Willimon doesn’t try to explain away or deny the reality of fear. We are hardwired for fear. It’s part of who we are as humans. And with good reason. In the ancient days when human interaction with predators was a part of daily life, a quick flight or fight response was the difference between living to tell about it or not. But that’s not how most of us live. We have unwittingly allowed ourselves to fixate on what we perceive as a danger and misplace that fear towards those who are different. When we allow ourselves either to misplace our fear, to fear excessively, or to be dominated by the avoidance of evil rather than the pursuit of the good, then we no longer are responding faithfully to the brokenness of the world around us. The faithful response is to recognize how we have been changed in the relational and redemptive transaction with a God who has come to us in Christ. All the signifiers that serve to divide us and engender suspicion and fear of the other: class, gender, tribe, race, and history are being reframed and reinterpreted by this single qualifier: we are the baptized.
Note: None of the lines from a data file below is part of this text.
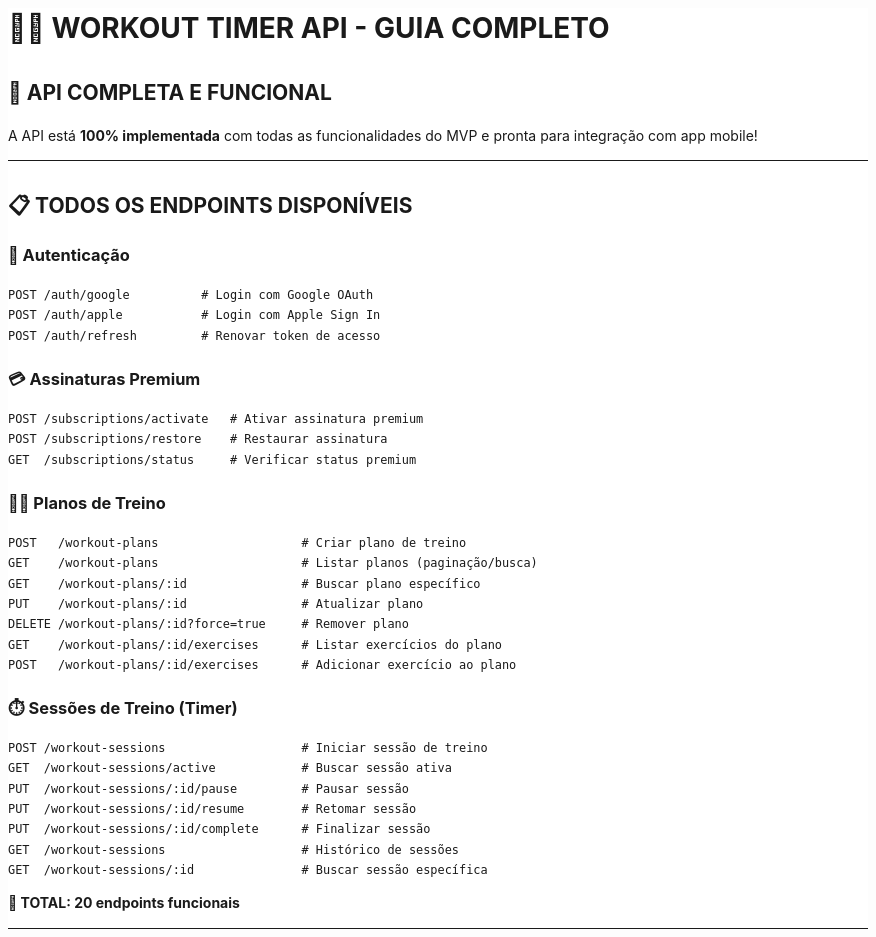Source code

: # 🏋️‍♂️ **WORKOUT TIMER API - GUIA COMPLETO**

## 🎯 **API COMPLETA E FUNCIONAL**

A API está **100% implementada** com todas as funcionalidades do MVP e pronta para integração com app mobile!

---

## 📋 **TODOS OS ENDPOINTS DISPONÍVEIS**

### **🔐 Autenticação**

```http
POST /auth/google          # Login com Google OAuth
POST /auth/apple           # Login com Apple Sign In
POST /auth/refresh         # Renovar token de acesso
```

### **💳 Assinaturas Premium**

```http
POST /subscriptions/activate   # Ativar assinatura premium
POST /subscriptions/restore    # Restaurar assinatura
GET  /subscriptions/status     # Verificar status premium
```

### **🏋️‍♂️ Planos de Treino**

```http
POST   /workout-plans                    # Criar plano de treino
GET    /workout-plans                    # Listar planos (paginação/busca)
GET    /workout-plans/:id                # Buscar plano específico
PUT    /workout-plans/:id                # Atualizar plano
DELETE /workout-plans/:id?force=true     # Remover plano
GET    /workout-plans/:id/exercises      # Listar exercícios do plano
POST   /workout-plans/:id/exercises      # Adicionar exercício ao plano
```

### **⏱️ Sessões de Treino (Timer)**

```http
POST /workout-sessions                   # Iniciar sessão de treino
GET  /workout-sessions/active            # Buscar sessão ativa
PUT  /workout-sessions/:id/pause         # Pausar sessão
PUT  /workout-sessions/:id/resume        # Retomar sessão
PUT  /workout-sessions/:id/complete      # Finalizar sessão
GET  /workout-sessions                   # Histórico de sessões
GET  /workout-sessions/:id               # Buscar sessão específica
```

**🚀 TOTAL: 20 endpoints funcionais**

---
In the national climate of ramped up fear of the Other, Willimon argues that the church is particularly needed. The church is how God gets what God wants out of us and for getting what God needs for the sake of the world. The gospel of Jesus that saves us does not allow us to turn in on ourselves, but thrusts us toward the Other. Especially in an age of increasing diversity, the church has to answer the challenge of whether we will follow the expanding boundaries of God’s kingdom or not. When it comes to the church’s response, Willimon gets practical, offering a long list of concrete suggestions and challenges for how the local congregation might embody the welcome and hospitality of the Gospel.
I love this book. I want every member of my congregation to read this book. I want this book within reach every time I sit down to write a sermon. It’s not only timely in the sense of a clear response to the fear that has consumed our public discourse, but it’s timeless in the sense that it offers solid biblical and theological reflection for that symptom of our human brokenness that lies pretty close to the heart of things. In his inimitable style, Willimon not only offers profound theological insights and a crystal clear call to living as a Christian in a broken world, but he does so with abundant stories, blending his his keen gift for storytelling with an engaging sense of humor that brings a chuckle as well as a challenge.
I only have one bone to pick, and it’s not with the author, but with the publisher. This is a tiny book in comparison to nearly everything else on your desk; it’s 90 pages and the cover is the size of a 5×7 photograph. It almost feels more like a pamphlet than a book, the kind of pamphlet that, literally, I want to put in the hands of every member of my congregation. But at $15 a copy, I won’t be doing that. I don’t know the exigencies of book publishing and I’m sure it’s more complicated than I can imagine, but how I wish there were a less expensive way to get this in the hands of my people.
As I said, that’s a small criticism. Go buy the book. Take the two hours that it will take you to read it. And then spend the rest of your life attempting to put it into practice.
Pr. Jim, your suggestions are very good — you have aroused my curiosity on this!!